Je ne t’écrirai donc pas longuement. Ah! ce n’est pas que ma pensée ne soit pas avec toi, avec nos enfants, nuit et jour, puisque cela seul me fait vivre; il n’y a pas d’instant où je ne te parle mentalement, mais devant l’horreur tragique d’une situation aussi épouvantable, supportée depuis si longtemps, devant nos atroces souffrances à tous, les mots n’ont plus aucun sens, il n’y a plus rien à dire. Il n’y a qu’un devoir à remplir, pour vous tous, invariable, immuable.
Je t’ai d’ailleurs donné tous les conseils que mon cœur a pu me suggérer.
Je ne puis que souhaiter d’entendre bientôt une parole humaine, qui vienne mettre un léger baume sur une si profonde blessure, raffermir le cœur, le cerveau si épuisés.

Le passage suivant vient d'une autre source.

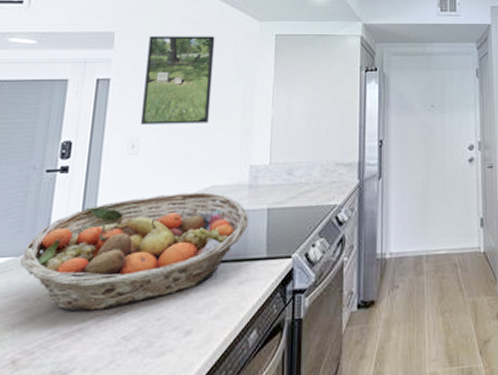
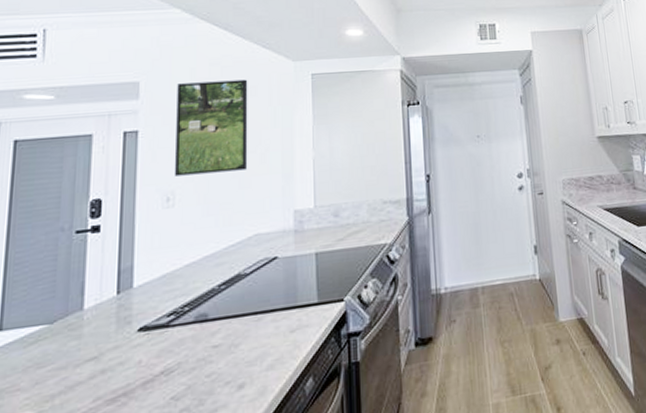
fruit basket: present [20,192,249,313] -> none [55,240,297,377]

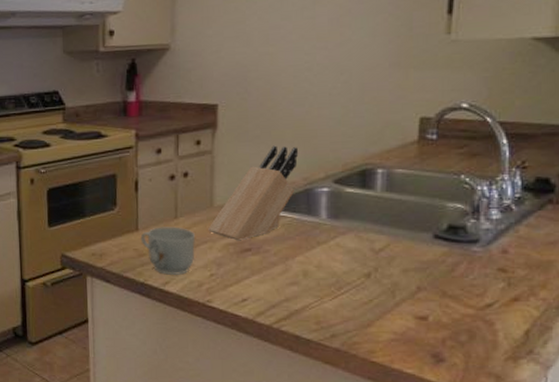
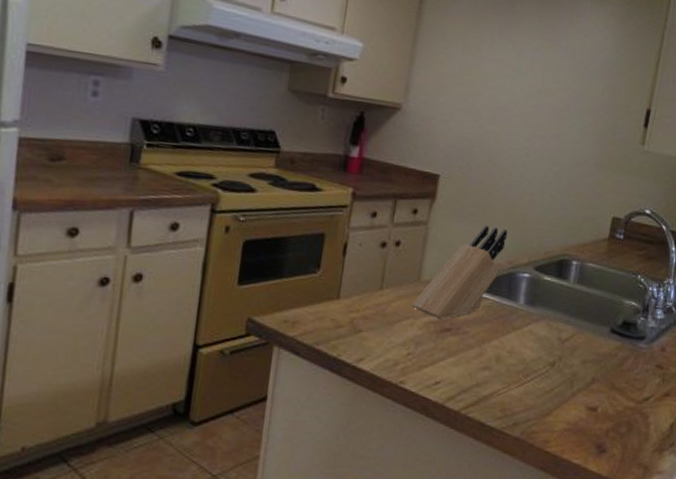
mug: present [140,226,195,276] -> none [340,297,398,353]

Mais quoiqu’il en soit, je tiens à te répéter toujours, de toutes les forces de mon âme, courage et courage! Nos enfants, ton devoir, sont pour toi des soutiens qu’aucune douleur humaine ne saurait ébranler.
Je veux donc simplement, en attendant tes chères lettres, t’envoyer l’écho de ma profonde affection, t’embrasser de tout mon cœur, comme je t’aime, ainsi que nos chers et adorés enfants.